Besides my iPhone 5, I often carry my iPad mini to meetings and coffee discussions. I see the larger iPad, 10 or 13, homing in on factory floors, shipping docks, hospitals, etc.  And delivery vehicles.

ipaqrat

Microsoft had a very fragile springboard to reach the general public with the Surface Pro 3. There was encouraging interest in the form factor and capability.  Techies gave them a chance, but the glitches were too severe to willingly bring into the enterprise. Sheeple gave them a chance, but the glitches immediately overwhelmed the “ooh-shiny” moment. The sheeple asked the Techies “WTF?” and the answer was, “Meh…” So that was that.
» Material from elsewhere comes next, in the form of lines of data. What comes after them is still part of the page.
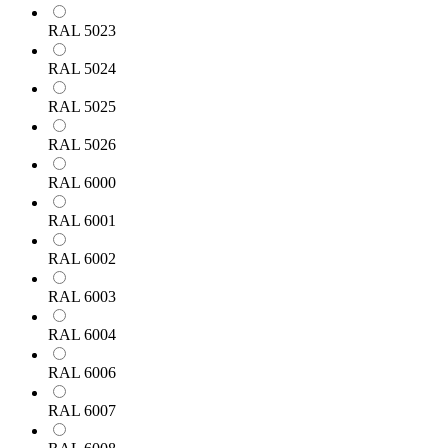
RAL 5023
RAL 5024
RAL 5025
RAL 5026
RAL 6000
RAL 6001
RAL 6002
RAL 6003
RAL 6004
RAL 6006
RAL 6007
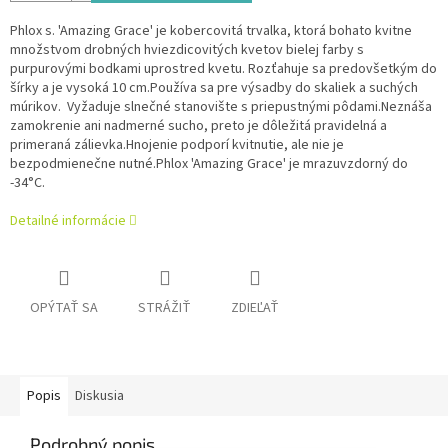
Phlox s. 'Amazing Grace' je kobercovitá trvalka, ktorá bohato kvitne
množstvom drobných hviezdicovitých kvetov bielej farby s
purpurovými bodkami uprostred kvetu. Rozťahuje sa predovšetkým do
šírky a je vysoká 10 cm.Používa sa pre výsadby do skaliek a suchých
múrikov. Vyžaduje slnečné stanovište s priepustnými pôdami.Neznáša
zamokrenie ani nadmerné sucho, preto je dôležitá pravidelná a
primeraná zálievka.Hnojenie podporí kvitnutie, ale nie je
bezpodmienečne nutné.Phlox 'Amazing Grace' je mrazuvzdorný do
-34°C.
Detailné informácie
OPÝTAŤ SA
STRÁŽIŤ
ZDIEĽAŤ
Popis
Diskusia
Podrobný popis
I saw hundreds of Surface Pro 2’s and now 3’s… Returns, stacked up like cord-wood in BestBuy’s throughout Northern VA.  Seems like the only people who keep them are either lucky, or fix glitches for fun because IT skills attract hot girls…  NO, sorry, that should be hot Surface Pro’s attract cats.

I intend to buy a Surface Pro 3 as soon as I can save up the scratch. I am hell bent to eliminate paper, and frankly, capacitive fingers-only input doesn’t cut it. Dull rubber crayons don’t help. Palm rejection is a broken afterthought. Pope Jobs got this dead-pig-headedly wrong. It is totally human nature to mark things with purposefully, precisely sharpened sticks.